### EXERCISE DESCRIPTION
Lines before the one containing "M9 1022 86 1018" are left out; return that line and every line after it exactly, through the end of the data below.

### DATA FOR ANALYSIS
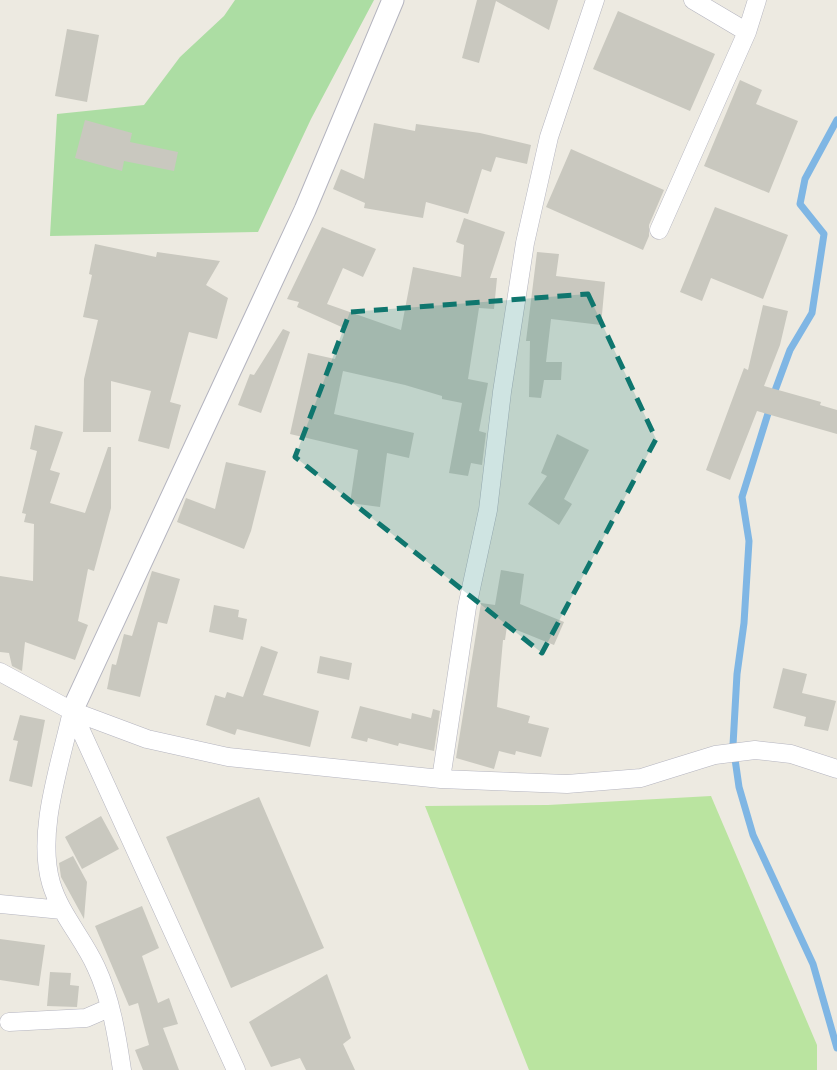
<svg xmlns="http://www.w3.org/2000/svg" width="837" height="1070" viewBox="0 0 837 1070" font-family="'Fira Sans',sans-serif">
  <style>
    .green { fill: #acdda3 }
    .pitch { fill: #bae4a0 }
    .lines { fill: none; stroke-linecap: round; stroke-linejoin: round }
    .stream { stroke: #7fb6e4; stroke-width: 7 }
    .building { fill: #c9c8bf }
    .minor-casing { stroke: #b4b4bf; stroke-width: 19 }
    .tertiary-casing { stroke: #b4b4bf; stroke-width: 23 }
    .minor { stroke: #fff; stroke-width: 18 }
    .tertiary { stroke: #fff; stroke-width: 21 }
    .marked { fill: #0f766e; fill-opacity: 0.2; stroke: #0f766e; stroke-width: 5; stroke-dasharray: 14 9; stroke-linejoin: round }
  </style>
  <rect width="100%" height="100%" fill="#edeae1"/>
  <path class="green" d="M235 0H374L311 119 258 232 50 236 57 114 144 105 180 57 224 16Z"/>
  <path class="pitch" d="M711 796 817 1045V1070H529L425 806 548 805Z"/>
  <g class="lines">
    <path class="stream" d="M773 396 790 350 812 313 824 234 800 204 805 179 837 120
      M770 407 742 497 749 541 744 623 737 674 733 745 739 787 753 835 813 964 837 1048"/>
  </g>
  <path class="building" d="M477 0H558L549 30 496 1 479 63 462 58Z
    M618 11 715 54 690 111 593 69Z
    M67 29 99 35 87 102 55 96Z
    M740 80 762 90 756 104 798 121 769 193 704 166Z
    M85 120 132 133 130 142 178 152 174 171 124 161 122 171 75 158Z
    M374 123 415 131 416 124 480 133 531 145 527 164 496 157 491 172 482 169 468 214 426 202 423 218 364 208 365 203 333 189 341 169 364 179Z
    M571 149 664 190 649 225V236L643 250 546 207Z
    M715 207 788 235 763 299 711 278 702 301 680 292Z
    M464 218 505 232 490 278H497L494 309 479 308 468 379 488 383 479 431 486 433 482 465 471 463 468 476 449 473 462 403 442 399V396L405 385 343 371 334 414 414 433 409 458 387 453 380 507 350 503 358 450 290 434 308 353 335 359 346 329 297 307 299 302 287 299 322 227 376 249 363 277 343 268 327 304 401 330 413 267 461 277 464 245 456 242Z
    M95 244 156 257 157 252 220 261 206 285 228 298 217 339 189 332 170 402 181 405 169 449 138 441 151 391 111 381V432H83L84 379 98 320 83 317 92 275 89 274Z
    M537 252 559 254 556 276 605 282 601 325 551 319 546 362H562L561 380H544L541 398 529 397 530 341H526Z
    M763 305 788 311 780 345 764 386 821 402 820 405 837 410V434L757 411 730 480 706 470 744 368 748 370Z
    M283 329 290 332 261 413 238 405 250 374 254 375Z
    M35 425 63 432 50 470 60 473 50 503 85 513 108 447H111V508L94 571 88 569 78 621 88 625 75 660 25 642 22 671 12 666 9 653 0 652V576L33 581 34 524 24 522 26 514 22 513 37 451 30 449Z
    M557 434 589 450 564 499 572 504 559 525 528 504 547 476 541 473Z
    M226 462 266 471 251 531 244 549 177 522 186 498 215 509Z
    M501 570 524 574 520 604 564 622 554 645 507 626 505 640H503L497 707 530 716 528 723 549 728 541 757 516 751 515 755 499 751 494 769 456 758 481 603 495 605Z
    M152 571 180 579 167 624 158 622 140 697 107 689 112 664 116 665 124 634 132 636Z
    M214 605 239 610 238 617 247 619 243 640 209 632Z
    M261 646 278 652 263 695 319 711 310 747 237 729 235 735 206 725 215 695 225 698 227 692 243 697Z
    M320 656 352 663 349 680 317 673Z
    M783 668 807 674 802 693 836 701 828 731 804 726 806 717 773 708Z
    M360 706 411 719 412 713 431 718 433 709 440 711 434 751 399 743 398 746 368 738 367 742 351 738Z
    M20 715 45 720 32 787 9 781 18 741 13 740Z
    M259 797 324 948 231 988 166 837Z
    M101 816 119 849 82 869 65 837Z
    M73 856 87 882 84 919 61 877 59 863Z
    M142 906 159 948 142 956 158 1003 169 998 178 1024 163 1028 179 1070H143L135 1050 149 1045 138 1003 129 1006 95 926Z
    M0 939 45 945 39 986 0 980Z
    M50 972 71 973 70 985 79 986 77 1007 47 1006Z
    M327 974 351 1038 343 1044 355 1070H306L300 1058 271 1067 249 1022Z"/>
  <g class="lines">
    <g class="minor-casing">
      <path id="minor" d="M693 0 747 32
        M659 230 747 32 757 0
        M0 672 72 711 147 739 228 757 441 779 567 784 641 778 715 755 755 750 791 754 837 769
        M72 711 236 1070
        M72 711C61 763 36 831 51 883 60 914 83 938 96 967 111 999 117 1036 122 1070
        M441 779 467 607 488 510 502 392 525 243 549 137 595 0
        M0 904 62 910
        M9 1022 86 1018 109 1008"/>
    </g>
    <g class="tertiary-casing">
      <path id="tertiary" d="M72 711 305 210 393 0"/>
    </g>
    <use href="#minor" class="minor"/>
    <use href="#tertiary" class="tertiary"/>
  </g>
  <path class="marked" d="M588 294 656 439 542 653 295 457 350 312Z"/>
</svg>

### ANSWER SPACE
        M9 1022 86 1018 109 1008"/>
    </g>
    <g class="tertiary-casing">
      <path id="tertiary" d="M72 711 305 210 393 0"/>
    </g>
    <use href="#minor" class="minor"/>
    <use href="#tertiary" class="tertiary"/>
  </g>
  <path class="marked" d="M588 294 656 439 542 653 295 457 350 312Z"/>
</svg>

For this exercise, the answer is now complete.